> _Work to be completed_
With the line containing "2023, 1.2.1: 12500 -> 15910" as the start and the line containing "2024, 1.2.6: 4500 -> 3000" as the end, transcribe that span of the entries below exactly, including both.

> _Data to examine_

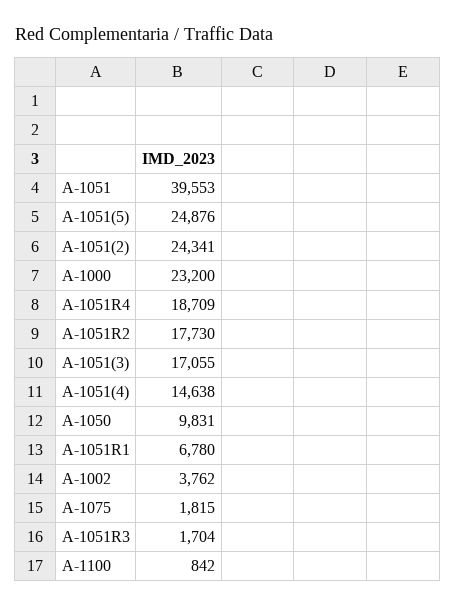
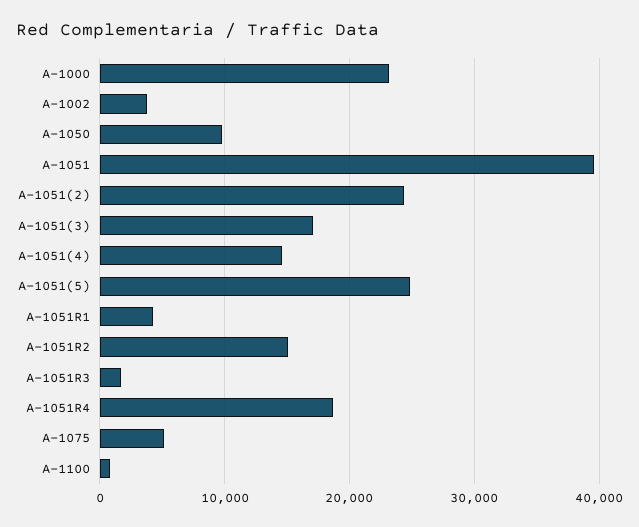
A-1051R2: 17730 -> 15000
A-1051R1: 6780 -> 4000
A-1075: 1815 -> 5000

---

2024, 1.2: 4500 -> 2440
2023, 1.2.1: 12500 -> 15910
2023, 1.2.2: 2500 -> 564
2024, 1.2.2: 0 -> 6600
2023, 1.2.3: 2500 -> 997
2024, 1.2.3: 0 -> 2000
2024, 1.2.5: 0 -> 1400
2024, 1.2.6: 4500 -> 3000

--

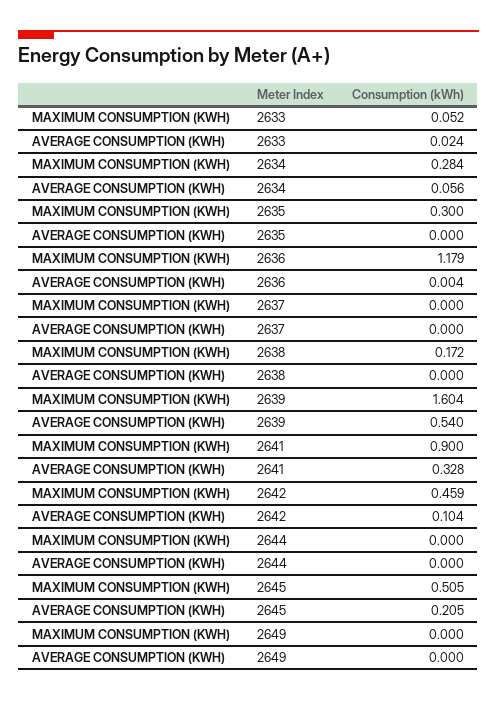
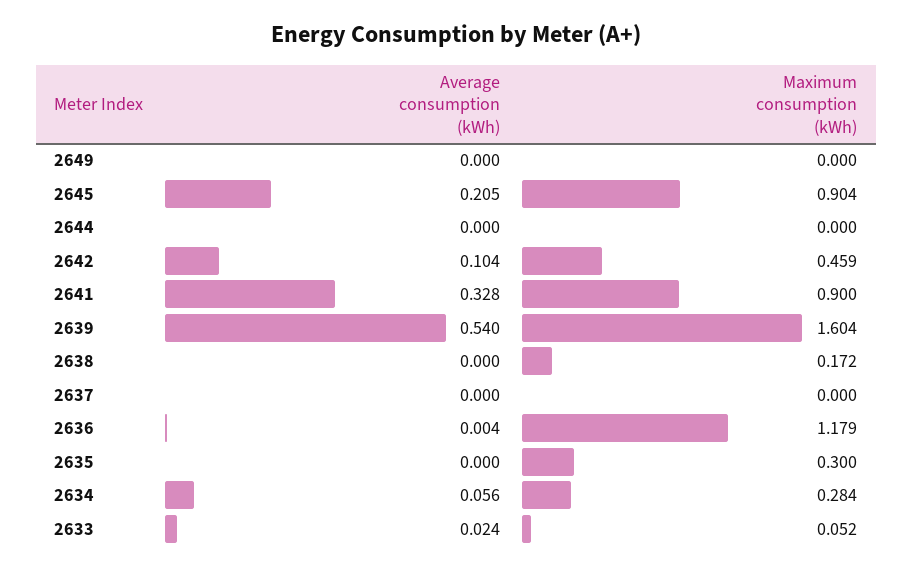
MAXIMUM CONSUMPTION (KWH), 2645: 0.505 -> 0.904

> _Your response_
2023, 1.2.1: 12500 -> 15910
2023, 1.2.2: 2500 -> 564
2024, 1.2.2: 0 -> 6600
2023, 1.2.3: 2500 -> 997
2024, 1.2.3: 0 -> 2000
2024, 1.2.5: 0 -> 1400
2024, 1.2.6: 4500 -> 3000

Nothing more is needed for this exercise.